Re: DegradedArray event

« Reply #2 on: December 23, 2011, 03:08:57 PM »

Thanks for the info.
To update you and anyone who is having the same problems.

I was WRONG on the rebuild command I listed above. I read it in a post not the wiki, and I'm not sure what it does. However the proper command for rebuilding your array is ;
mdadm --add /dev/md2 /dev/hdb2
(of course put in the right hdb2 and md2 designators for your drive/partition and multidevice#)
Then I ran ;
watch -n .1 cat /proc/mdstat
And merrily watched my raid rebuild.
And again thanks to cactus on the advice not to remove. When I run the command ;
mdadm --query --detail /dev/md2
Clearly at the bottom of the Output I see the line that says "removed"
If it says this then duhh It's removed and you dont need to remove it.
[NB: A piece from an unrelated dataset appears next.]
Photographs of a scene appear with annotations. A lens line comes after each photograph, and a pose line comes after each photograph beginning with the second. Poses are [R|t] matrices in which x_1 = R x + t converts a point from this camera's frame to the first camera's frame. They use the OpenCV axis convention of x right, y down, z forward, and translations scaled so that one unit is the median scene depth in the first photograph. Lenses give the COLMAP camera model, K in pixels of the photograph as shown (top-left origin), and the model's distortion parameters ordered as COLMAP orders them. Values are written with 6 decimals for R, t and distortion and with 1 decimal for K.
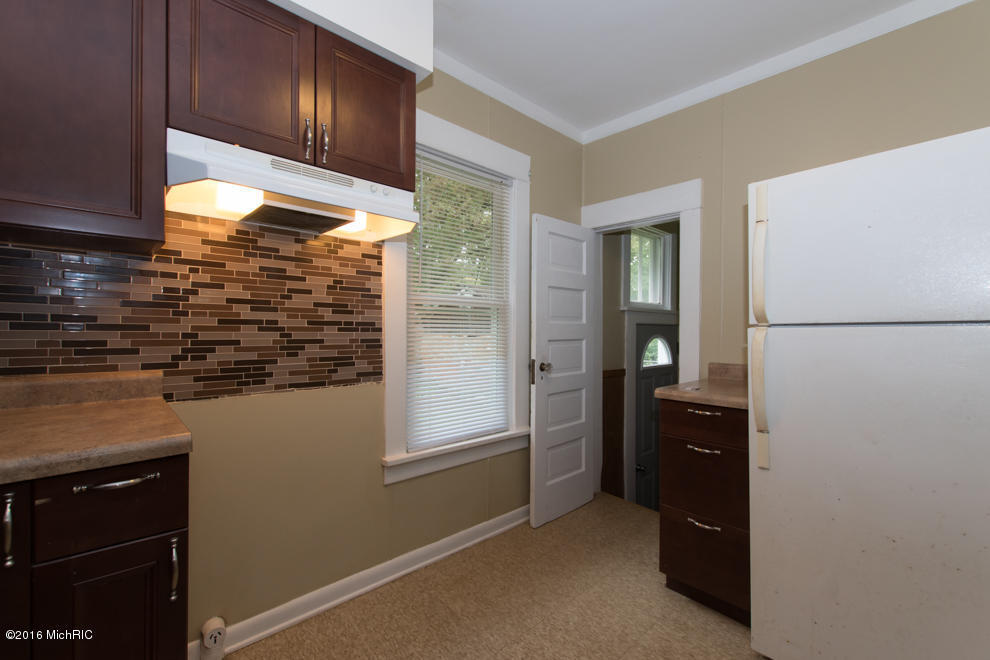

Number Major Minor RaidDevice State
0 3 2 0 active sync /dev/hda2
1 0 0 - removed <---------- NOTE THIS

The system has rebuild and seems to be holding. Next I will be changing the drive I think, as failures are often signs of drives going. I will most likely get back to the group on how to do this. But for now. Its the holidays.
thanks.

« Last Edit: December 23, 2011, 03:10:53 PM by steve288 »

Logged